### Task brief:
Below are the records. List every line holding the word "Research".

===== Recorded information =====

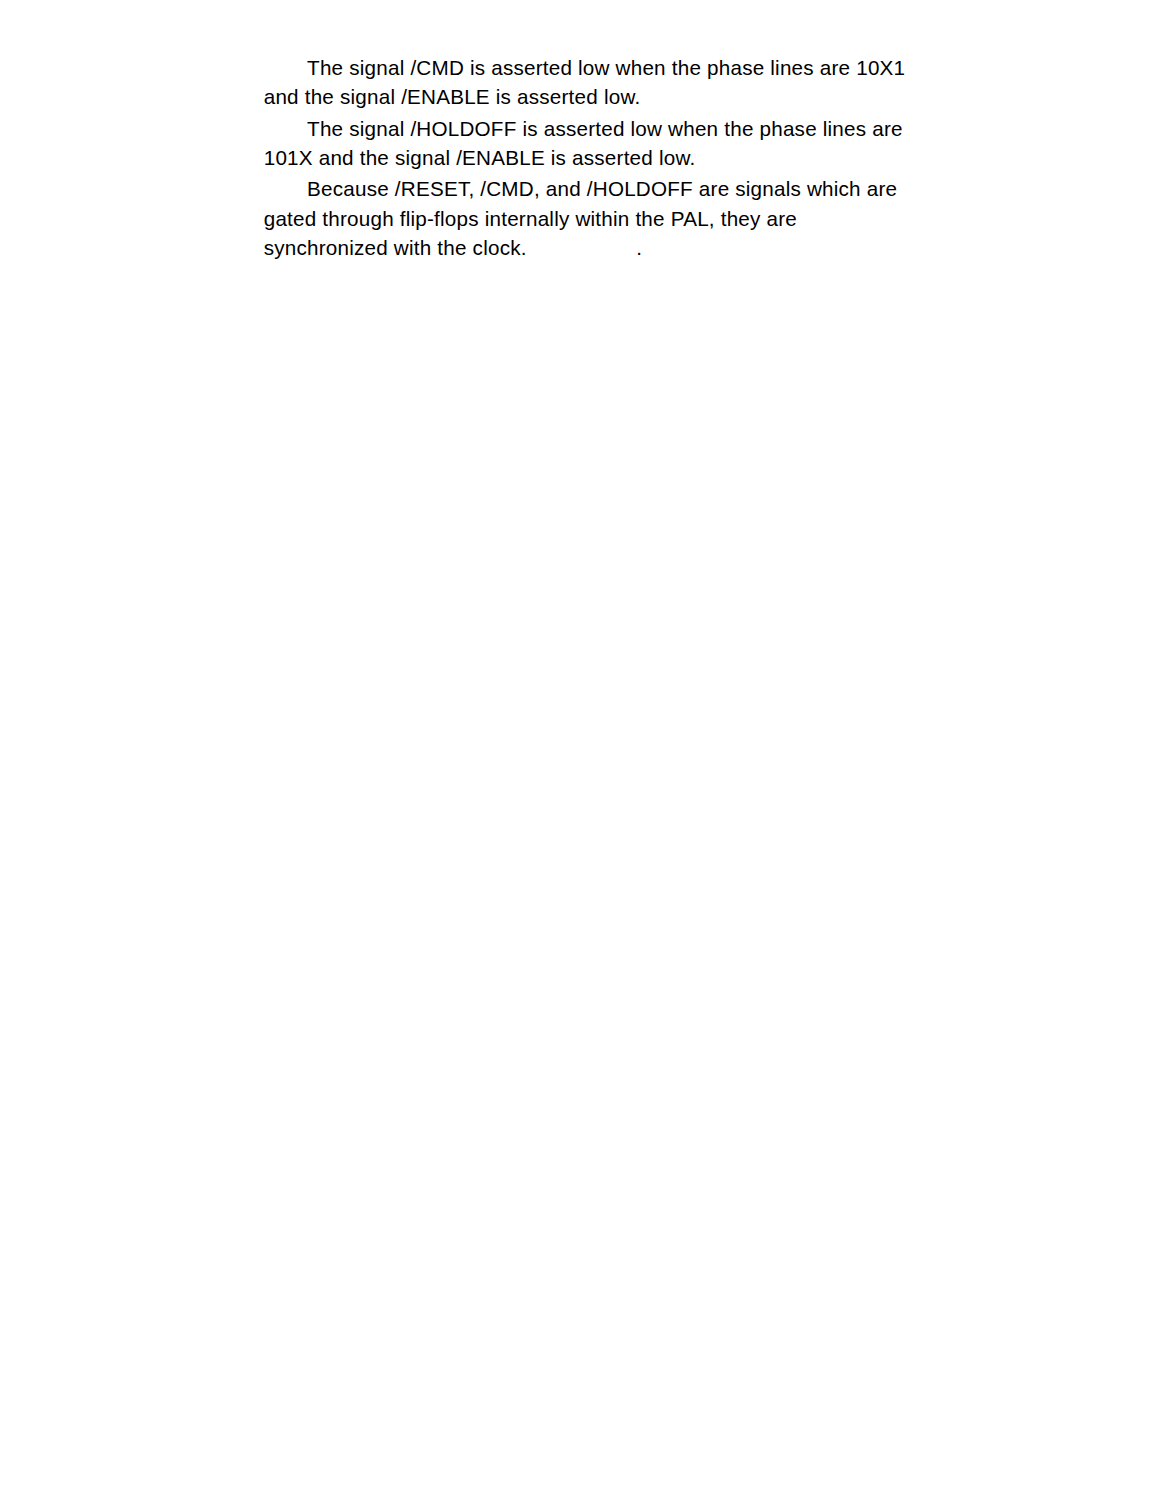The signal /CMD is asserted low when the phase lines are 10X1 and the signal /ENABLE is asserted low.
The signal /HOLDOFF is asserted low when the phase lines are 101X and the signal /ENABLE is asserted low.
Because /RESET, /CMD, and /HOLDOFF are signals which are gated through flip-flops internally within the PAL, they are synchronized with the clock..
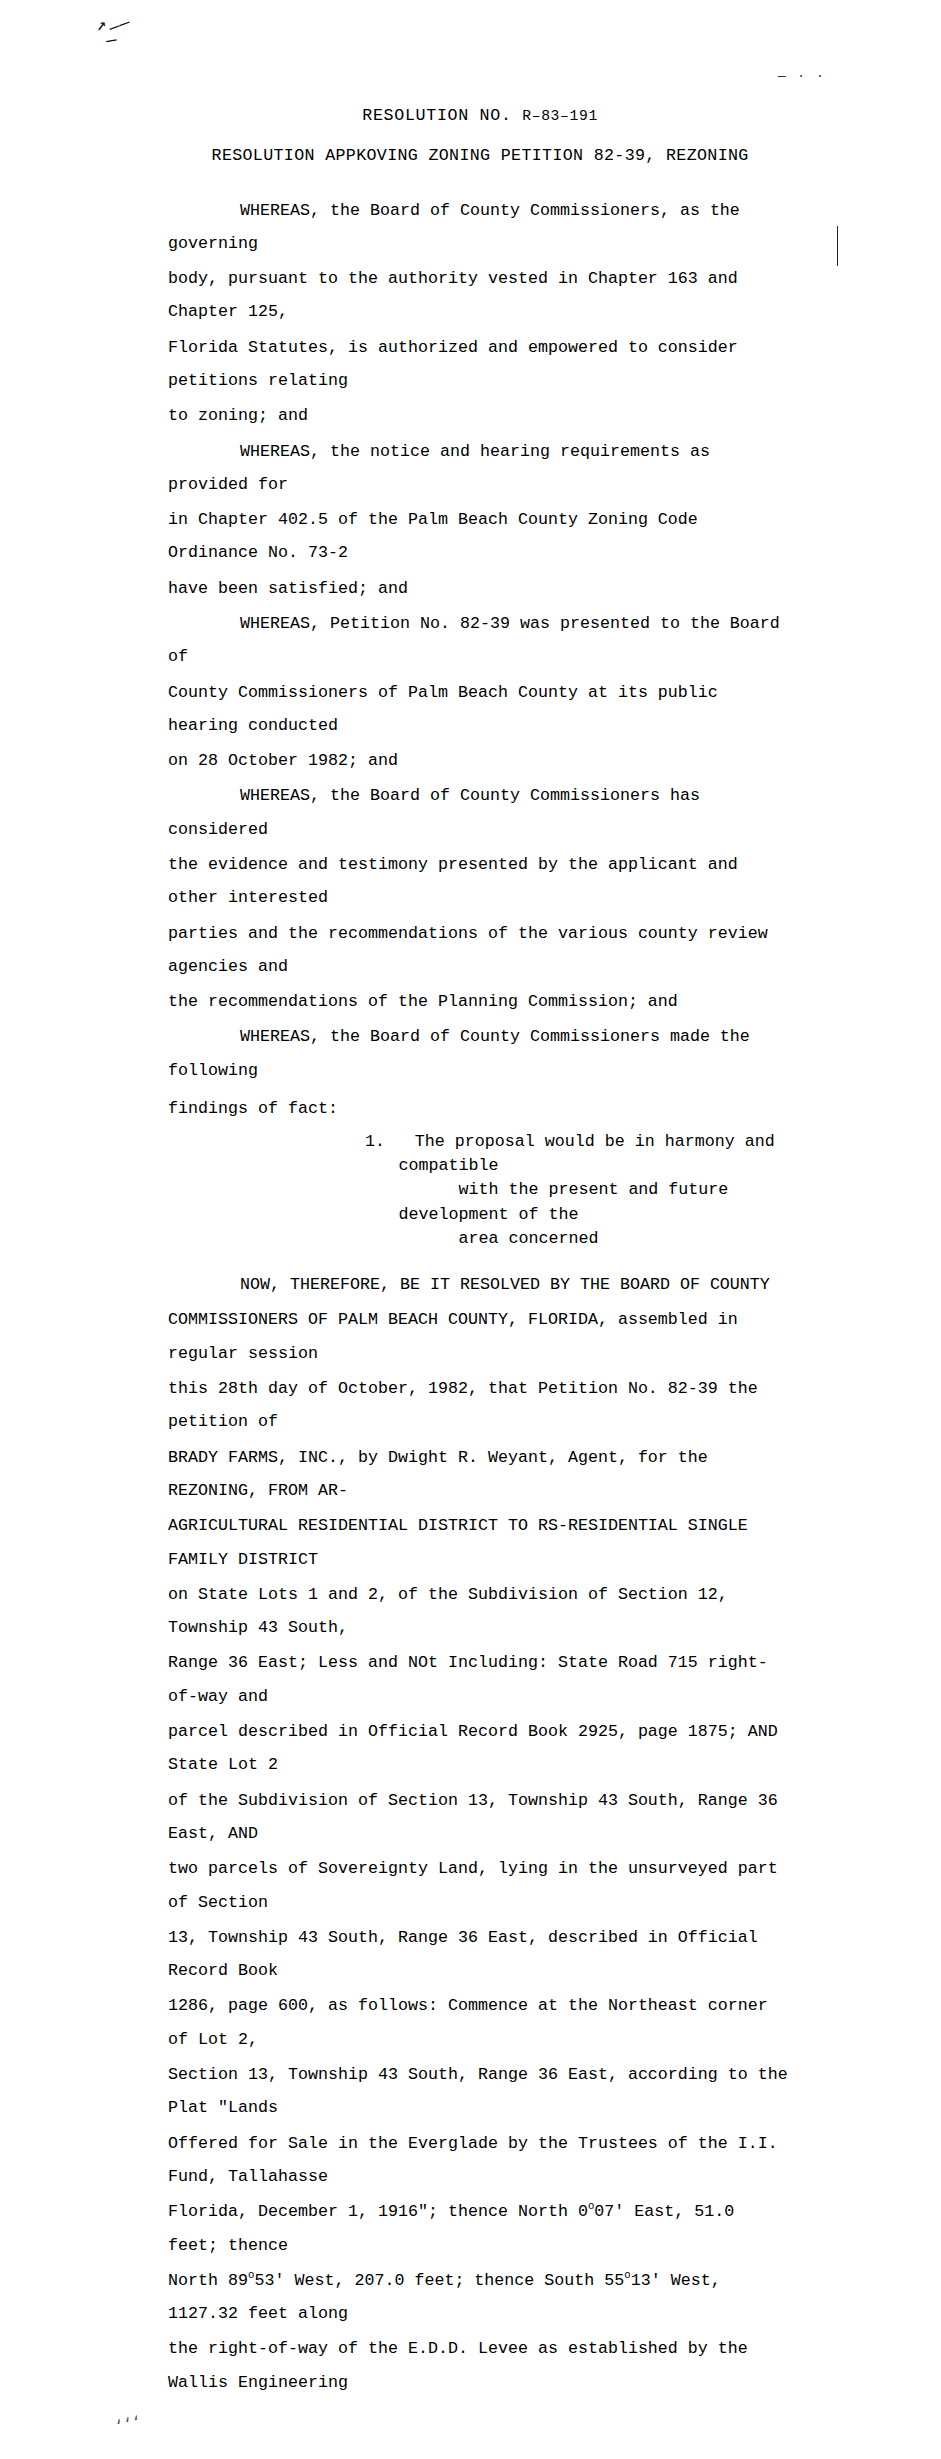↗—— —
— · ·
RESOLUTION NO. R–83–191
RESOLUTION APPKOVING ZONING PETITION 82-39, REZONING
WHEREAS, the Board of County Commissioners, as the governing
body, pursuant to the authority vested in Chapter 163 and Chapter 125,
Florida Statutes, is authorized and empowered to consider petitions relating
to zoning; and
WHEREAS, the notice and hearing requirements as provided for
in Chapter 402.5 of the Palm Beach County Zoning Code Ordinance No. 73-2
have been satisfied; and
WHEREAS, Petition No. 82-39 was presented to the Board of
County Commissioners of Palm Beach County at its public hearing conducted
on 28 October 1982; and
WHEREAS, the Board of County Commissioners has considered
the evidence and testimony presented by the applicant and other interested
parties and the recommendations of the various county review agencies and
the recommendations of the Planning Commission; and
WHEREAS, the Board of County Commissioners made the following
findings of fact:
1. The proposal would be in harmony and compatible
with the present and future development of the
area concerned
NOW, THEREFORE, BE IT RESOLVED BY THE BOARD OF COUNTY
COMMISSIONERS OF PALM BEACH COUNTY, FLORIDA, assembled in regular session
this 28th day of October, 1982, that Petition No. 82-39 the petition of
BRADY FARMS, INC., by Dwight R. Weyant, Agent, for the REZONING, FROM AR-
AGRICULTURAL RESIDENTIAL DISTRICT TO RS-RESIDENTIAL SINGLE FAMILY DISTRICT
on State Lots 1 and 2, of the Subdivision of Section 12, Township 43 South,
Range 36 East; Less and NOt Including: State Road 715 right-of-way and
parcel described in Official Record Book 2925, page 1875; AND State Lot 2
of the Subdivision of Section 13, Township 43 South, Range 36 East, AND
two parcels of Sovereignty Land, lying in the unsurveyed part of Section
13, Township 43 South, Range 36 East, described in Official Record Book
1286, page 600, as follows: Commence at the Northeast corner of Lot 2,
Section 13, Township 43 South, Range 36 East, according to the Plat "Lands
Offered for Sale in the Everglade by the Trustees of the I.I. Fund, Tallahasse
Florida, December 1, 1916"; thence North 0o07' East, 51.0 feet; thence
North 89o53' West, 207.0 feet; thence South 55o13' West, 1127.32 feet along
the right-of-way of the E.D.D. Levee as established by the Wallis Engineering
‘‘‘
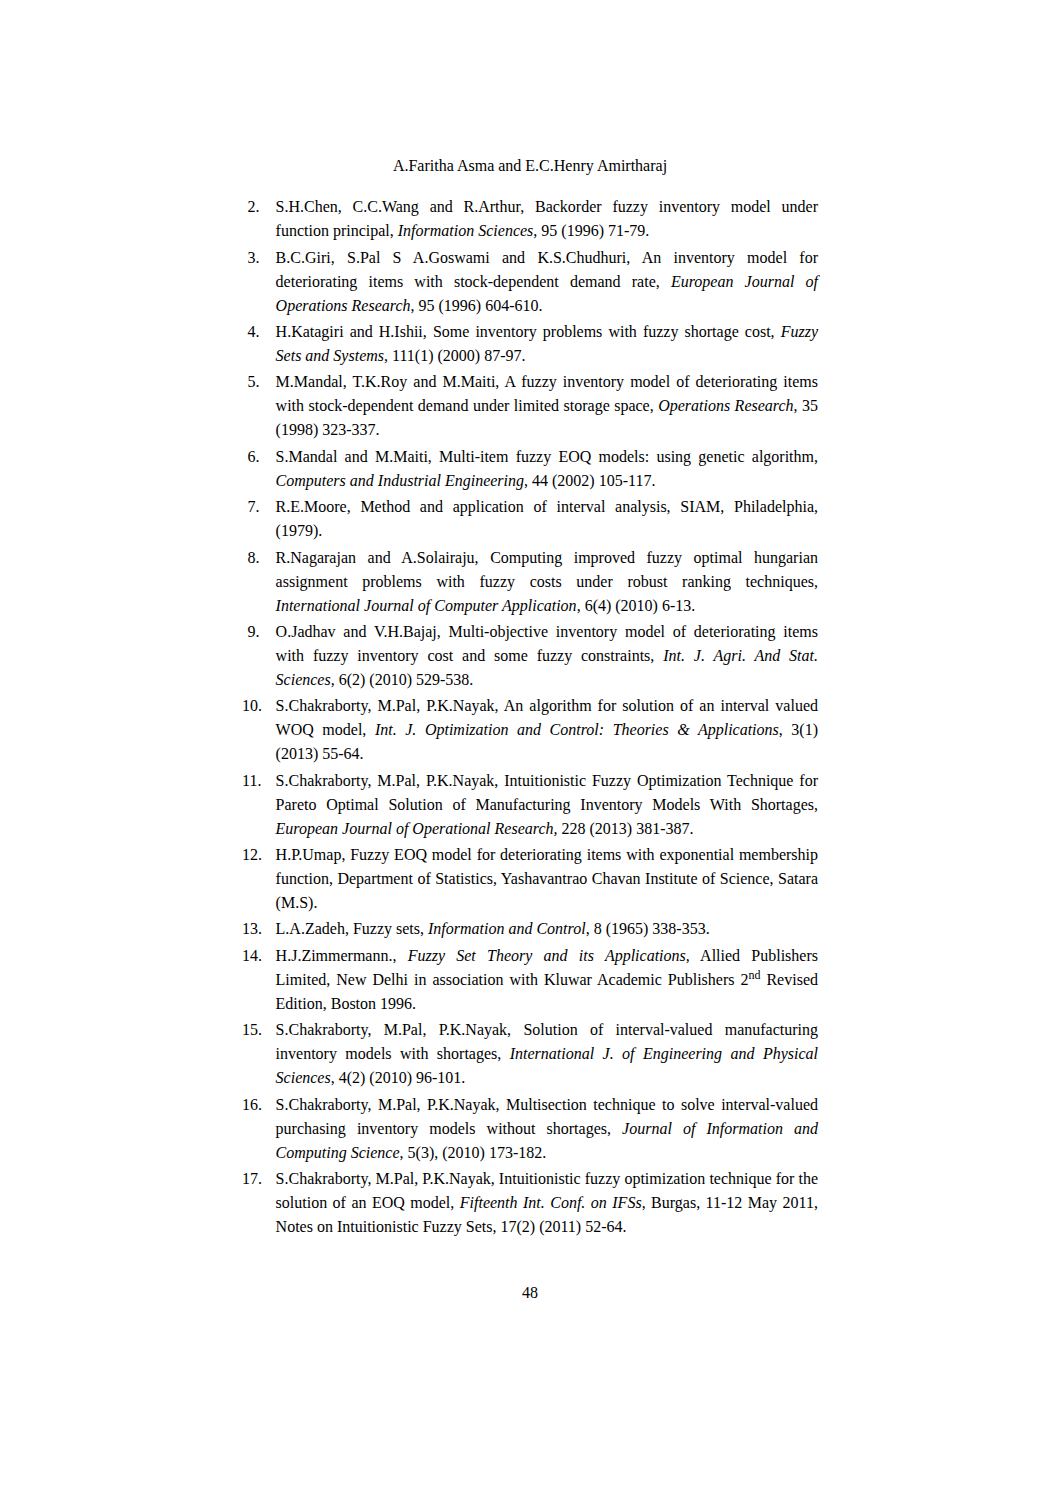A.Faritha Asma and E.C.Henry Amirtharaj
S.H.Chen, C.C.Wang and R.Arthur, Backorder fuzzy inventory model under function principal, Information Sciences, 95 (1996) 71-79.
B.C.Giri, S.Pal S A.Goswami and K.S.Chudhuri, An inventory model for deteriorating items with stock-dependent demand rate, European Journal of Operations Research, 95 (1996) 604-610.
H.Katagiri and H.Ishii, Some inventory problems with fuzzy shortage cost, Fuzzy Sets and Systems, 111(1) (2000) 87-97.
M.Mandal, T.K.Roy and M.Maiti, A fuzzy inventory model of deteriorating items with stock-dependent demand under limited storage space, Operations Research, 35 (1998) 323-337.
S.Mandal and M.Maiti, Multi-item fuzzy EOQ models: using genetic algorithm, Computers and Industrial Engineering, 44 (2002) 105-117.
R.E.Moore, Method and application of interval analysis, SIAM, Philadelphia, (1979).
R.Nagarajan and A.Solairaju, Computing improved fuzzy optimal hungarian assignment problems with fuzzy costs under robust ranking techniques, International Journal of Computer Application, 6(4) (2010) 6-13.
O.Jadhav and V.H.Bajaj, Multi-objective inventory model of deteriorating items with fuzzy inventory cost and some fuzzy constraints, Int. J. Agri. And Stat. Sciences, 6(2) (2010) 529-538.
S.Chakraborty, M.Pal, P.K.Nayak, An algorithm for solution of an interval valued WOQ model, Int. J. Optimization and Control: Theories & Applications, 3(1) (2013) 55-64.
S.Chakraborty, M.Pal, P.K.Nayak, Intuitionistic Fuzzy Optimization Technique for Pareto Optimal Solution of Manufacturing Inventory Models With Shortages, European Journal of Operational Research, 228 (2013) 381-387.
H.P.Umap, Fuzzy EOQ model for deteriorating items with exponential membership function, Department of Statistics, Yashavantrao Chavan Institute of Science, Satara (M.S).
L.A.Zadeh, Fuzzy sets, Information and Control, 8 (1965) 338-353.
H.J.Zimmermann., Fuzzy Set Theory and its Applications, Allied Publishers Limited, New Delhi in association with Kluwar Academic Publishers 2nd Revised Edition, Boston 1996.
S.Chakraborty, M.Pal, P.K.Nayak, Solution of interval-valued manufacturing inventory models with shortages, International J. of Engineering and Physical Sciences, 4(2) (2010) 96-101.
S.Chakraborty, M.Pal, P.K.Nayak, Multisection technique to solve interval-valued purchasing inventory models without shortages, Journal of Information and Computing Science, 5(3), (2010) 173-182.
S.Chakraborty, M.Pal, P.K.Nayak, Intuitionistic fuzzy optimization technique for the solution of an EOQ model, Fifteenth Int. Conf. on IFSs, Burgas, 11-12 May 2011, Notes on Intuitionistic Fuzzy Sets, 17(2) (2011) 52-64.
48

=====

### Task output:
B.C.Giri, S.Pal S A.Goswami and K.S.Chudhuri, An inventory model for deteriorating items with stock-dependent demand rate, European Journal of Operations Research, 95 (1996) 604-610.
M.Mandal, T.K.Roy and M.Maiti, A fuzzy inventory model of deteriorating items with stock-dependent demand under limited storage space, Operations Research, 35 (1998) 323-337.
S.Chakraborty, M.Pal, P.K.Nayak, Intuitionistic Fuzzy Optimization Technique for Pareto Optimal Solution of Manufacturing Inventory Models With Shortages, European Journal of Operational Research, 228 (2013) 381-387.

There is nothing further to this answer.